A graph-based algorithm for merging partially overlapping rows (entities) into a coherent table using shared label-value tuples, selected-context gain, tuple weighting, and path penalty.
This repository contains the reference implementation and demo for the paper:
A Context-Aware Graph-Based Algorithm for Merging Rows (Entities) with Selected-Match Gain and Path Penalty
Original paper: contex-aware-row-merge.pdf
Revised paper (v2): contex-aware-row-merge-v2.pdf
The goal is to merge sparse, partially overlapping rows into more complete rows by traversing a graph of related rows.
Each row is a set of label-value tuples, for example:
R1 = [(L1, V1)]
R5 = [(L1, V1), (L3, V3), (L4, V4)]
R3 = [(L3, V3), (L4, V4), (L5, V5)]
Rows are connected when they share tuples.
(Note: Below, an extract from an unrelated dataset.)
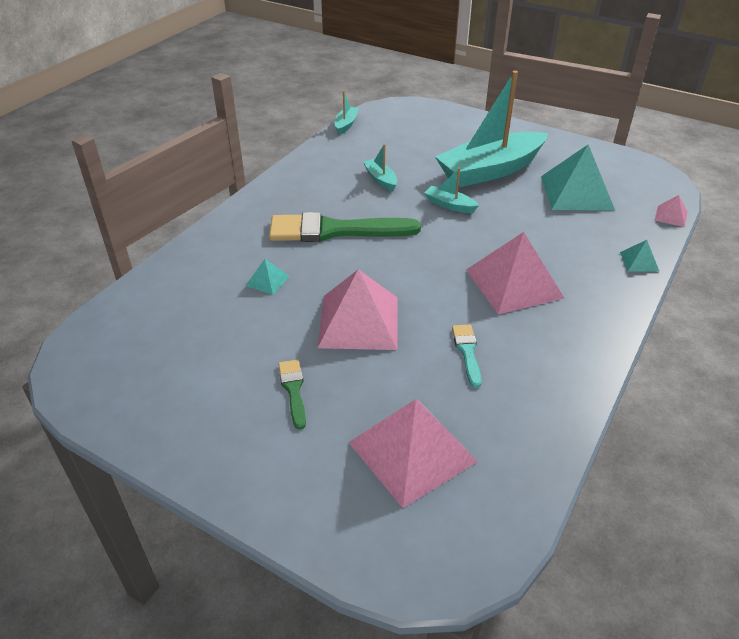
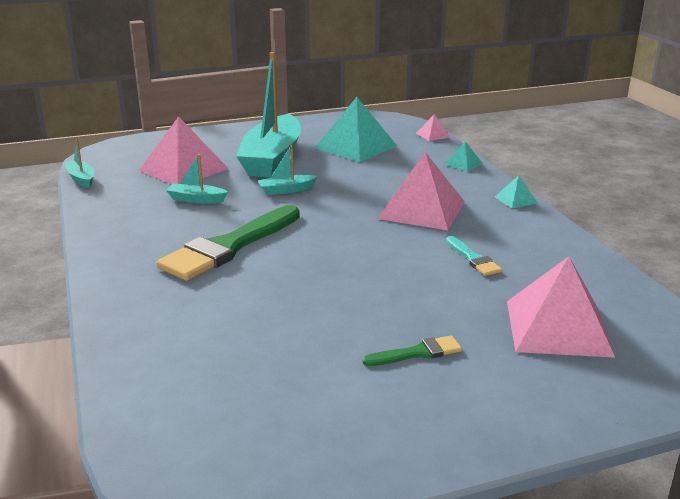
camera: 50 degrees left, 15 degrees down
(267, 280) = (243, 307): turquoise pyramid -> turquoise pyramid (516, 200)
(293, 390) = (417, 353): green brush -> green brush turned 135 degrees clockwise
(358, 322) = (372, 287): pink pyramid -> pink pyramid (183, 169)
(467, 352) = (473, 259): turquoise brush -> turquoise brush turned 150 degrees counterclockwise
The algorithm scores candidate paths through the graph and resolves missing labels using:
- local strength — overlap between connected rows
- selected-match gain — preference for rows consistent with already selected tuples
- tuple weight — importance of specific tuples
- path penalty — discourages unnecessarily long paths
The result is a deterministic, interpretable merge process with provenance.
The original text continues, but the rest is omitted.